A procuradora-geral da República, Elizeta Ramos, reconheceu que há uma violação sistemática dos direitos fundamentais da população negra do país ao defender a procedência da Arguição de Descumprimento de Preceito Fundamental (ADPF) 973, que tramita no Supremo Tribunal Federal (STF). A ação, proposta por sete partidos políticos, aponta omissões e ações do Estado brasileiro que seriam violadoras dos direitos constitucionais à vida, à saúde, à segurança e à alimentação digna a essa população. Ao sustentar o posicionamento do Ministério Público Federal (MPF) nesta quinta-feira (23), Ramos pontuou que a desigualdade racial no Brasil é “inquestionável”, cabendo ao Judiciário interceder para alterar esse quadro.

O pano de fundo da arguição é o suposto estado de coisas inconstitucional do racismo no país. Segundo as legendas partidárias – PT, Psol, PSB, PCdoB, Rede Sustentabilidade, PDT e PV –, os negros estão sistematicamente submetidos à negação de direitos e a um processo de genocídio permanente, calcado em desigualdades resultantes da omissão histórica do Estado. Assim, buscam a elaboração e implementação pela União, com participação da sociedade, de um Plano Nacional de Enfrentamento ao Racismo Institucional e à Política de Morte à População Negra.

Na avaliação de Elizeta Ramos, a implementação de medidas que promovam a igualdade racial é essencial para superar as desigualdades associadas ao histórico escravocrata e ao racismo estrutural que ainda persiste na sociedade brasileira. “O enfrentamento ao racismo, à intolerância, à discriminação, atitudes que devem ser repudiadas pela sociedade, são temáticas que apenas há pouco tempo passaram a ser discutidas com maior ênfase, buscando alcançar o exercício da cidadania plena por parte da população negra”, refletiu.

A PGR citou recentes iniciativas legislativas que mostram o comprometimento brasileiro com políticas públicas de proteção à população negra, como a Lei 12.288/2010, que criou o Estatuto da Igualdade Racial e instituiu um sistema protetivo com a participação de estados e municípios, alinhados no combate à discriminação por raça. Apesar disso, Ramos lembrou que o preconceito e a discriminação permanecem enraizados no inconsciente da sociedade e das instituições, sendo perceptíveis quando a maior parcela de vítimas de violência policial e encarceramentos no Brasil é negra.
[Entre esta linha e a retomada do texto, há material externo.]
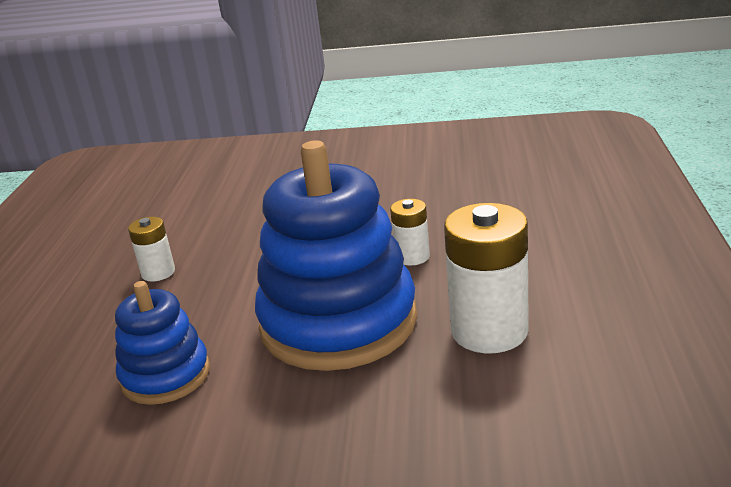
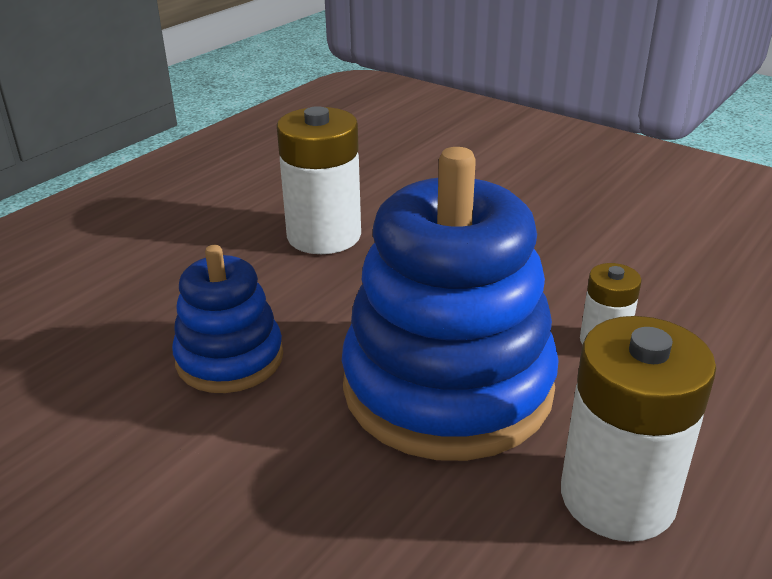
camera: 30 degrees right, 5 degrees up
white battery [128,217,175,282] -> white battery [277,106,361,254], size x1.88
Competência  Segundo a procuradora-geral da República, mesmo que a Constituição não atribua ao Judiciário a competência para criar e executar políticas sociais, cabe a todos os Poderes e instituições estatais cuidar e realizar os objetivos republicanos de construir uma sociedade livre, justa e solidária, garantir o desenvolvimento nacional, erradicar a pobreza e a marginalização, reduzir as desigualdades sociais e regionais, e promover o bem de todos, sem preconceitos de origem, raça, sexo, cor, idade e quaisquer outras formas de discriminação.

Elizeta Ramos entendeu que a omissão do Estado “habilita a atuação da Corte Suprema para determinar, no âmbito de exercício legítimo de sua jurisdição constitucional, a elaboração e a implementação”, pelo Governo Federal, das políticas sugeridas pelos autores da ADPF 973. Nessa fase do julgamento, iniciada na quarta-feira (22), os ministros acompanharam as sustentações orais de uma série de amicus curie e da PGR, que devem contribuir na elaboração dos votos. A continuidade do julgamento será pautada em momento posterior.

Atuação Ainda na sustentação oral, a PGR ressaltou os esforços do MPF em combater o racismo nas atividades de polícia e no âmbito do sistema penitenciário, por exemplo. Ela citou o recente relatório produzido pela Câmara de Controle Externo da Atividade Policial e Sistema Prisional do órgão, responsável pelas questões relacionadas a essa temática, que resultou na elaboração de propostas que auxiliarão as polícias a enfrentar o racismo institucional. Entre as medidas, está a proibição de perfilamento racial nas abordagens policiais. “É nosso dever, enquanto Ministério Público, promover a igualdade de oportunidades para todos os cidadãos, independentemente de sua origem étnica”, esclareceu Ramos.